- Instagram Project: A day in the life of student teaching
- For my Instagram project I wanted to tell the story of me as a student teacher. I wanted to capture my students in the midst of their learning while engaging with science at the same time. I also wanted to show what I do outside of the classroom to stay engaged with education and continue to be a lifelong learner of science.
- Day 1. On this day I was able to take my students outside and create geologic timelines using chalk. The kinesthetic movement mixed with the genuine shock of the magnitude of earth's life created an environment of wonder and inquiry in my students. This activity was a major success.

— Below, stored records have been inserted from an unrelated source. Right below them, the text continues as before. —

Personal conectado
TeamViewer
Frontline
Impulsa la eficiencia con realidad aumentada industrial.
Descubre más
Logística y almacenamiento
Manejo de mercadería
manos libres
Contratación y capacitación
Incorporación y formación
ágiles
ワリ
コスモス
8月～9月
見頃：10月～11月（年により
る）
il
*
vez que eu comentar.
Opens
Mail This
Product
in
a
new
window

- Day 2. On this day my Marine Biology class was tasked with creating neutrally buoyant plankton using everyday products. Their failure and frustration mixed with the "fun" they had while doing it kept the students working hard and not accepting anything less than success.

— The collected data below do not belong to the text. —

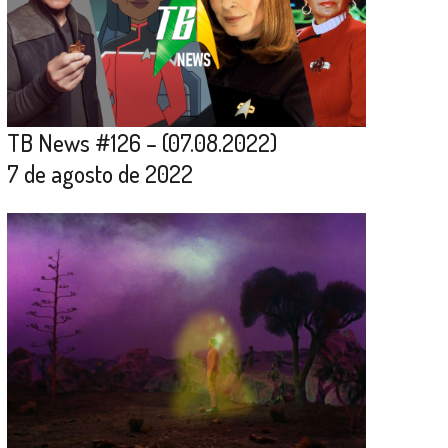
TB News #126 – (07.08.2022)
7 de agosto de 2022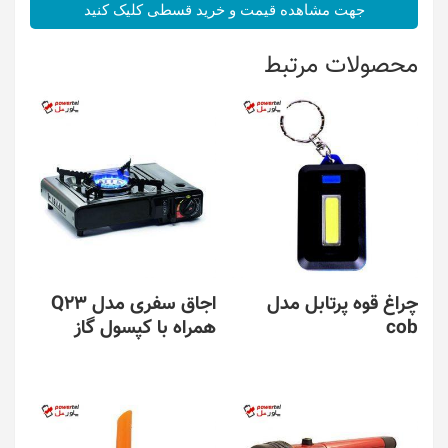
جهت مشاهده قیمت و خرید قسطی کلیک کنید
محصولات مرتبط
چراغ قوه پرتابل مدل
اجاق سفری مدل Q23
cob
همراه با کپسول گاز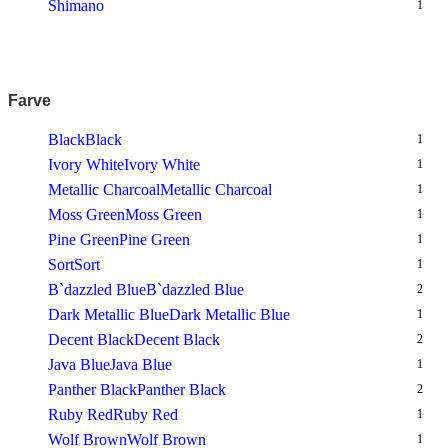
Shimano
1
Farve
Black
Black
1
Ivory White
Ivory White
1
Metallic Charcoal
Metallic Charcoal
1
Moss Green
Moss Green
1
Pine Green
Pine Green
1
Sort
Sort
1
B`dazzled Blue
B`dazzled Blue
2
Dark Metallic Blue
Dark Metallic Blue
1
Decent Black
Decent Black
2
Java Blue
Java Blue
1
Panther Black
Panther Black
2
Ruby Red
Ruby Red
1
Wolf Brown
Wolf Brown
1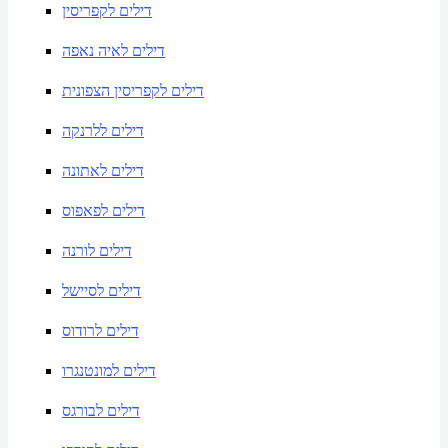
דילים לקפריסין
דילים לאיה נאפה
דילים לקפריסין הצפונית
דילים ללרנקה
דילים לאתונה
דילים לפאפוס
דילים לורנה
דילים לסיישל
דילים לרודוס
דילים למונטנגרו
דילים לבורגס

- Day 3. On this day, my Biology students made Human DNA strands. While the 9th graders were reluctant to make contact with their classmates, they (for the most part) kept smiles on their faces and were able to effectively create the nucleotides.
- Day 4. On this day I was no longer in front of a class full of students but became the student myself. Along with several hundred other educators and administrators, I was able to learn how to more effectively implement the Next Generation Science Standards into my classroom.
- Day 5. On this day I was able to take my Marine Biology class to the Buena Vista Lagoon. We heard from experts about bird migrations and conservation efforts at the Lagoon as well as take a nature walk to identify native and non-native species.
- Day 6. During my day off from the classroom, I spent my time in another type of classroom: the great outdoors. Getting out into nature is my favorite way to both unwind and connect with the content I am teaching in my classroom.
- Day 7. On this day, I spent a few hours collecting "specimen" for observation in my classroom. I was planning a lesson on our native Southern California habitat: the Chaparral and wanted to collect samples to show students to model the plant's adaptations to drought and fire.